* Exercise goal *
Would you please copy the part of the material below that opens with the line containing "9: [Zeros and" and closes with the line containing "14: [Fast uniform"? Copy it exactly, and only it.

* Information provided *
☆ ☆ ☆

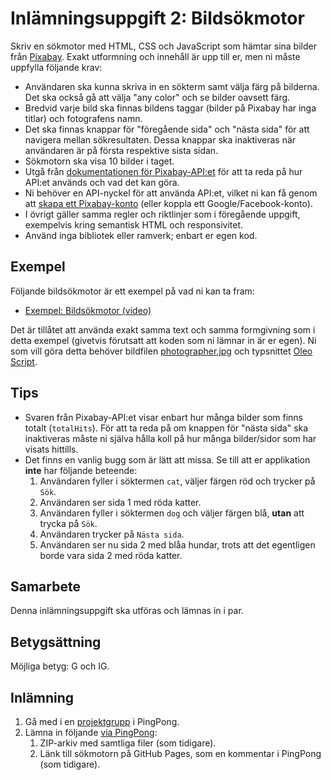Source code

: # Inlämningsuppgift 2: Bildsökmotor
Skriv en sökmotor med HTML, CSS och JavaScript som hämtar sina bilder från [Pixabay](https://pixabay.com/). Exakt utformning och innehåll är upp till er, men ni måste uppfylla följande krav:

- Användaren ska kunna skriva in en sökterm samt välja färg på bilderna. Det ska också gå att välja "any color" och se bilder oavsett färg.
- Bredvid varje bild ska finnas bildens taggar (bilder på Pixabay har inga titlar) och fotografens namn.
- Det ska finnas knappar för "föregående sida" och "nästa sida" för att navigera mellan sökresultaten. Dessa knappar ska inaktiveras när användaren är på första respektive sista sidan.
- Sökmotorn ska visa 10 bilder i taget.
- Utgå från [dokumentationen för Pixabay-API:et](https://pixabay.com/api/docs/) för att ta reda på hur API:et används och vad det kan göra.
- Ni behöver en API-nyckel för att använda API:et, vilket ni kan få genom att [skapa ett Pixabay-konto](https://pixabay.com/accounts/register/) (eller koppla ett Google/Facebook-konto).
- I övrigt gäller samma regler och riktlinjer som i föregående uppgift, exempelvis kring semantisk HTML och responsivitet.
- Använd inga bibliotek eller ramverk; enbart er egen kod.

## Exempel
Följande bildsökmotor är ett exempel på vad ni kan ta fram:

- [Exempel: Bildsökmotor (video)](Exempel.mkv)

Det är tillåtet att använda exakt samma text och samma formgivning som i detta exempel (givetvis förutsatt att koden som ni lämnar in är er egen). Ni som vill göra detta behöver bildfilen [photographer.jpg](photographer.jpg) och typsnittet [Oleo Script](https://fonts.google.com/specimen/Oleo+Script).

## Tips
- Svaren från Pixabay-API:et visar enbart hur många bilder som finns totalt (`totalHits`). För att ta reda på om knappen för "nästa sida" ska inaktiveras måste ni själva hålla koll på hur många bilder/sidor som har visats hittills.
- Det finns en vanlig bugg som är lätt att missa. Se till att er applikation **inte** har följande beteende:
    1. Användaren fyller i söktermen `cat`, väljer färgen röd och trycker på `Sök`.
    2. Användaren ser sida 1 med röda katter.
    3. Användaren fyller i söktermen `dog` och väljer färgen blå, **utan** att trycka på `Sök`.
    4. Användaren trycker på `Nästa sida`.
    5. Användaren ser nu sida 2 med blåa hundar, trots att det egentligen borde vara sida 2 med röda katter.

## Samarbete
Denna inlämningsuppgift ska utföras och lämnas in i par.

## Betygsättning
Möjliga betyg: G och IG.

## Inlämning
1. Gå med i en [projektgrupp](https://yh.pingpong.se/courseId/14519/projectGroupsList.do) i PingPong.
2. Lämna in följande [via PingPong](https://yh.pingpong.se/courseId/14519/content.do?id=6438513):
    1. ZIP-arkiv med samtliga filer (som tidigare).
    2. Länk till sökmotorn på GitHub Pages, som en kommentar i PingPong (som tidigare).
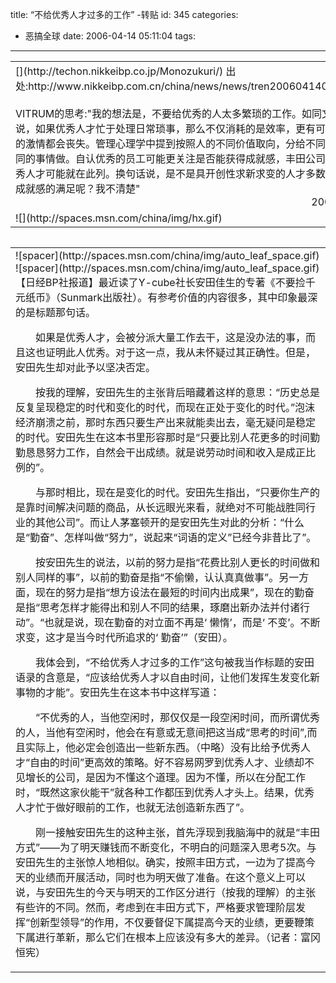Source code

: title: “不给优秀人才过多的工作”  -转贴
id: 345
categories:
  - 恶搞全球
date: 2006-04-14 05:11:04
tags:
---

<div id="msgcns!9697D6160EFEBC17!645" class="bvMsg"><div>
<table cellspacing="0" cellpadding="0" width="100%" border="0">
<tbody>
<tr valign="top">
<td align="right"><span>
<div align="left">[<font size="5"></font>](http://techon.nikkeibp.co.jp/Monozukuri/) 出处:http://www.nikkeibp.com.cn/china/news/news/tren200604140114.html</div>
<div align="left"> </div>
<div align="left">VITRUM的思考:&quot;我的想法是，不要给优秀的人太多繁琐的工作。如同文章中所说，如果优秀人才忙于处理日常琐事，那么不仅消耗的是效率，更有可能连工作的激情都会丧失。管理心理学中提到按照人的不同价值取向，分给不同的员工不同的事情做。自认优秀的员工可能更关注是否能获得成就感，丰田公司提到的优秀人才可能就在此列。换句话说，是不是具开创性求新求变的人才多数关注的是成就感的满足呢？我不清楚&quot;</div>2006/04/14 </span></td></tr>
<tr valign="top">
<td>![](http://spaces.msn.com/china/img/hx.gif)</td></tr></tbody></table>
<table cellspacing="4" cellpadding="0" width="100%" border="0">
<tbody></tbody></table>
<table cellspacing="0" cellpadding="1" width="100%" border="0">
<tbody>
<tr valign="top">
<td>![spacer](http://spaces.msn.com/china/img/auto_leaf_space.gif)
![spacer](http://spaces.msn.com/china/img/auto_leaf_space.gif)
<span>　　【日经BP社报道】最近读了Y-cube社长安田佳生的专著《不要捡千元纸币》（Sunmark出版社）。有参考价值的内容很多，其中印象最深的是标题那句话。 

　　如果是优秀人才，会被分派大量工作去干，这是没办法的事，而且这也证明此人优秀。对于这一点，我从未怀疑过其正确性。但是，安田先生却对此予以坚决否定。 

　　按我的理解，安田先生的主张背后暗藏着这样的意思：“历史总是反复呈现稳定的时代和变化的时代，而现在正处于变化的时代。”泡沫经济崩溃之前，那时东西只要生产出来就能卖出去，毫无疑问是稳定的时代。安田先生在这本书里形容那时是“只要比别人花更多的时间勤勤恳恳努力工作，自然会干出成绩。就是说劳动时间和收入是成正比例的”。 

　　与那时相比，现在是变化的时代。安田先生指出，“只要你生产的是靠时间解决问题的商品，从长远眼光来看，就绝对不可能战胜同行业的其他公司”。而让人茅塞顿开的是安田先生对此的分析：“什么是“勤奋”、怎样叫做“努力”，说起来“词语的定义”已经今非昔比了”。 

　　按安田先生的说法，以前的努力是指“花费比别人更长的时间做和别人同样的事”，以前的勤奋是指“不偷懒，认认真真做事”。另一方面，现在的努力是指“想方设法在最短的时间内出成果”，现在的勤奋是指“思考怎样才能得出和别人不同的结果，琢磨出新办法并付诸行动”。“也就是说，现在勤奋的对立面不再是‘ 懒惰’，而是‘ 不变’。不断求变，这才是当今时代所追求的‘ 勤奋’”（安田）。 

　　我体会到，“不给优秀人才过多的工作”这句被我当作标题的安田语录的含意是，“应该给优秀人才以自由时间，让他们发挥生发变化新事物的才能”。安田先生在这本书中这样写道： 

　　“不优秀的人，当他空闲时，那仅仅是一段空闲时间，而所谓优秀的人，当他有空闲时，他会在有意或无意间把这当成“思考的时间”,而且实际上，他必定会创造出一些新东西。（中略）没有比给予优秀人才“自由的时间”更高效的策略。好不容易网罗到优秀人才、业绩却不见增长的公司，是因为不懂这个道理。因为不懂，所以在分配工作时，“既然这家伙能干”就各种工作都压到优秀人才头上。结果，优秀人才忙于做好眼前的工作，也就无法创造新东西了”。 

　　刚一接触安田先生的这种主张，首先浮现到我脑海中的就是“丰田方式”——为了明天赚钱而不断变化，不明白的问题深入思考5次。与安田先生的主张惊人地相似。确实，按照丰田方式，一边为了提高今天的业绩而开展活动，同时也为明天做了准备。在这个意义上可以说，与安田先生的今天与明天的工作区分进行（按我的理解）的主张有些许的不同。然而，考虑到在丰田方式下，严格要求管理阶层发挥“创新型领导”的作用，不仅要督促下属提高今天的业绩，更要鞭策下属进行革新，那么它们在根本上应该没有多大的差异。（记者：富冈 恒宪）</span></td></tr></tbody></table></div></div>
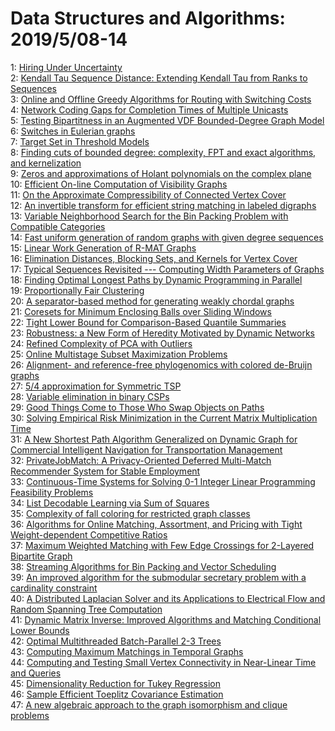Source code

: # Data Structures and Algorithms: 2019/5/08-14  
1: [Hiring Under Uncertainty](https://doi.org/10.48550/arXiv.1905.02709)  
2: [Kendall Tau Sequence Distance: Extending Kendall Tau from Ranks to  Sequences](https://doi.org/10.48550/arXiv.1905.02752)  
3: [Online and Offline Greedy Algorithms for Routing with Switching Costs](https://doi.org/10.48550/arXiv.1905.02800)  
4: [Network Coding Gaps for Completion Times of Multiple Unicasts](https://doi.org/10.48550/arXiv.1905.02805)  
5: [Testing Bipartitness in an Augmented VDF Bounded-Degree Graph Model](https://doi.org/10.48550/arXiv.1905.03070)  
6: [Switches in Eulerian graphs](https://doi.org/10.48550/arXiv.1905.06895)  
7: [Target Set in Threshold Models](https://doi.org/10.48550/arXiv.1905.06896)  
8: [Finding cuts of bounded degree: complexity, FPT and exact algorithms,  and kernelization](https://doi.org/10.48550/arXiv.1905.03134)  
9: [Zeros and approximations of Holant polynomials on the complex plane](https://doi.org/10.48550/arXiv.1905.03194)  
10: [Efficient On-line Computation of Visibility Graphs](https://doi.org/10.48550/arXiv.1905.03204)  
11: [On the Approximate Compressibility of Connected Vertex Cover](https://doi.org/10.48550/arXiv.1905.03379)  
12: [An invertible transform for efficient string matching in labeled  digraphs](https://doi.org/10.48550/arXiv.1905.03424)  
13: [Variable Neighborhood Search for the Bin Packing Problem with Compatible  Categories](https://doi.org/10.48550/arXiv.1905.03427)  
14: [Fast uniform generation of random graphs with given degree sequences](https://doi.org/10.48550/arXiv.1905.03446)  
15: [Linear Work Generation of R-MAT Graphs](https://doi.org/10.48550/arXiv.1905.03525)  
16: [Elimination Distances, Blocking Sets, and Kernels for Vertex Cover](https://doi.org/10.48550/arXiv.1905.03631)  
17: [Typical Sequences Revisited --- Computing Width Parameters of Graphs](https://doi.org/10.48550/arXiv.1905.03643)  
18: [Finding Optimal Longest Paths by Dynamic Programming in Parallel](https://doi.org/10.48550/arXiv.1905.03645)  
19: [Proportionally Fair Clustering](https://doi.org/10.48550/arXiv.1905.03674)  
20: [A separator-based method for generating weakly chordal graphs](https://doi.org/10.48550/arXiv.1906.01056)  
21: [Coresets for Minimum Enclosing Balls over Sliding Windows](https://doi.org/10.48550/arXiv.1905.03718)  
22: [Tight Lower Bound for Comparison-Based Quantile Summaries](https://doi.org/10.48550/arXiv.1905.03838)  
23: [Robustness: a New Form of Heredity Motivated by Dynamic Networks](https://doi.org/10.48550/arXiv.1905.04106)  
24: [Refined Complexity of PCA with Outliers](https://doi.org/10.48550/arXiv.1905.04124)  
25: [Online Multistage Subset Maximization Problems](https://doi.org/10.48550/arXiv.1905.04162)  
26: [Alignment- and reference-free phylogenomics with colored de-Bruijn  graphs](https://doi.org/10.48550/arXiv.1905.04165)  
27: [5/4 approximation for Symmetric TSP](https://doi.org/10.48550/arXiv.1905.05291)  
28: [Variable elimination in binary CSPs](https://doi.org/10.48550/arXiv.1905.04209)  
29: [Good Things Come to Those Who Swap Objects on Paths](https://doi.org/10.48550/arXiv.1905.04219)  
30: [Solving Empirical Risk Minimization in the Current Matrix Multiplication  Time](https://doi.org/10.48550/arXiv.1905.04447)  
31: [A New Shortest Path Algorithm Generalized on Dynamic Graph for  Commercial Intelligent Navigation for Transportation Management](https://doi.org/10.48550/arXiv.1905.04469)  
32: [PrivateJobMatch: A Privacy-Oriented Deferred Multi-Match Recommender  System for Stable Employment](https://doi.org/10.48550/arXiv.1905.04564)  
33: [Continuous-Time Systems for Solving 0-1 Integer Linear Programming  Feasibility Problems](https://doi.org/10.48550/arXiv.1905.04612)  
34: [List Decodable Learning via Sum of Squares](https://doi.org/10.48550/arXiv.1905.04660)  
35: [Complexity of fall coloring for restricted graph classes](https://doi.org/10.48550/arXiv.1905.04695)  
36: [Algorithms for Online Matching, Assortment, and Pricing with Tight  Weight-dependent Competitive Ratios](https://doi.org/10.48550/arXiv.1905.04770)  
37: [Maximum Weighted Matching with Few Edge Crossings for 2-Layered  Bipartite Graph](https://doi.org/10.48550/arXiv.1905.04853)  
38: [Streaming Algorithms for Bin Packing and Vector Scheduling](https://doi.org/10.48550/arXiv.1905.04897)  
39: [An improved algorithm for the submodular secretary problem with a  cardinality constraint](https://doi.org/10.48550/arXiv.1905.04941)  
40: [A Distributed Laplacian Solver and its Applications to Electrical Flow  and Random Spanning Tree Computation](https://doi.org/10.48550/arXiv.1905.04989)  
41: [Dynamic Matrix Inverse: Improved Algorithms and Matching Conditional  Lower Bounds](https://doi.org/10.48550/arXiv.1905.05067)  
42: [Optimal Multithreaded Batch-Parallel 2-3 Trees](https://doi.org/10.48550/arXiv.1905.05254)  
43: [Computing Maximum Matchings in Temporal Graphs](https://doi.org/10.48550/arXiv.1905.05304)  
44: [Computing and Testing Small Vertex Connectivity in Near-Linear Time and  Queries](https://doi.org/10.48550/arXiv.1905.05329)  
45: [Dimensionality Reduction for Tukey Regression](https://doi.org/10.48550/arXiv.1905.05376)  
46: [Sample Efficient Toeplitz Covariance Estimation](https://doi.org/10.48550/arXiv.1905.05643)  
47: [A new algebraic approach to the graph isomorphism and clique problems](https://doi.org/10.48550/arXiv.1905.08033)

☆ ☆ ☆

* Answer box *
9: [Zeros and approximations of Holant polynomials on the complex plane](https://doi.org/10.48550/arXiv.1905.03194)  
10: [Efficient On-line Computation of Visibility Graphs](https://doi.org/10.48550/arXiv.1905.03204)  
11: [On the Approximate Compressibility of Connected Vertex Cover](https://doi.org/10.48550/arXiv.1905.03379)  
12: [An invertible transform for efficient string matching in labeled  digraphs](https://doi.org/10.48550/arXiv.1905.03424)  
13: [Variable Neighborhood Search for the Bin Packing Problem with Compatible  Categories](https://doi.org/10.48550/arXiv.1905.03427)  
14: [Fast uniform generation of random graphs with given degree sequences](https://doi.org/10.48550/arXiv.1905.03446)  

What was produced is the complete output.